I hesistated, at first, to publish this photo here, but if the professional journalists at TIME Magazine think that it’s OK for an unsuspecting audience, well, then it’s probably OK. I’m betting that many of you won’t have seen it.
Please click on the link above for the full original story in TIME. The photographer, who says that he still has found new clues about who the victims of the collapse of the factory were or whether the relationship between them was anything more than chance proximity as the building buried them alive, writes in part:
I spent the entire day the building collapsed on the scene, watching as injured garment workers were being rescued from the rubble. I remember the frightened eyes of relatives — I was exhausted both mentally and physically. Around 2 a.m., I found a couple embracing each other in the rubble. The lower parts of their bodies were buried under the concrete. The blood from the eyes of the man ran like a tear. When I saw the couple, I couldn’t believe it. I felt like I knew them — they felt very close to me. I looked at who they were in their last moments as they stood together and tried to save each other — to save their beloved lives.
Every time I look back to this photo, I feel uncomfortable — it haunts me. It’s as if they are saying to me, we are not a number — not only cheap labor and cheap lives. We are human beings like you. Our life is precious like yours, and our dreams are precious too.
When our corporations send jobs overseas to rickety factories like this, cutting costs and skirting regulations so that they can have much higher profits and we can have slightly cheaper clothes, this carnage is part of the cost. But that may not be enough for some readers, so let me pick at your enlightened self-interest.
When people overseas see the economic system that we impose on the rest of the world leading to this sort of result, the treatment of “human capital” as disposable — after all, there are plenty of other unemployed Bangladeshis who will take the next factory job like this out of economic desperation — when it would not be so hard to built factories up to (dare I say?) western standards that would not bury these people like this. They could have building codes — in fact, we could demand it of them. They could allow their workers to grieve against such things as bad working conditions without reprisal — in fact, we could demand it of them. But we don’t.
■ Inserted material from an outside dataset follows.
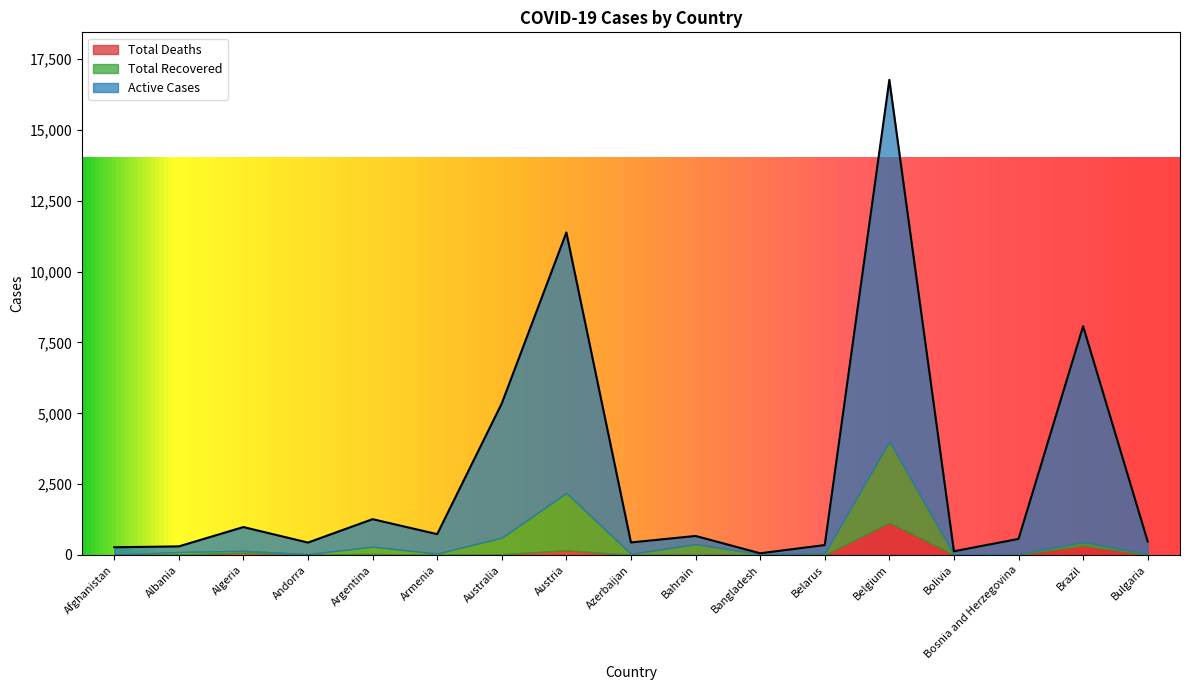

What is the difference between the maximum and minimum values in the Total Recovered series?

2871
People overseas (and many right here at home) see our society as seeing their citisens as disposable. They don’t like it. It makes them less likely to become our friends. They are more likely than otherwise, in fact, to become our enemies. If something like this happened despite our best efforts, it would be one thing — but we’re not even in the same galaxy as giving “our best efforts.” They’re cheap labor — and rather than pressing for change we tend to do what we can to prevent them from rising from “cheap” to merely “inexpensive.”
You can take it seriously, or not. They take it seriously — and if we care what the rest of the world thinks of us, given that they can side with us or our enemies in the future, so should we.
(And yes, I do recognize that, to a lesser extent, I could be writing about Texas instead of Bangladesh.)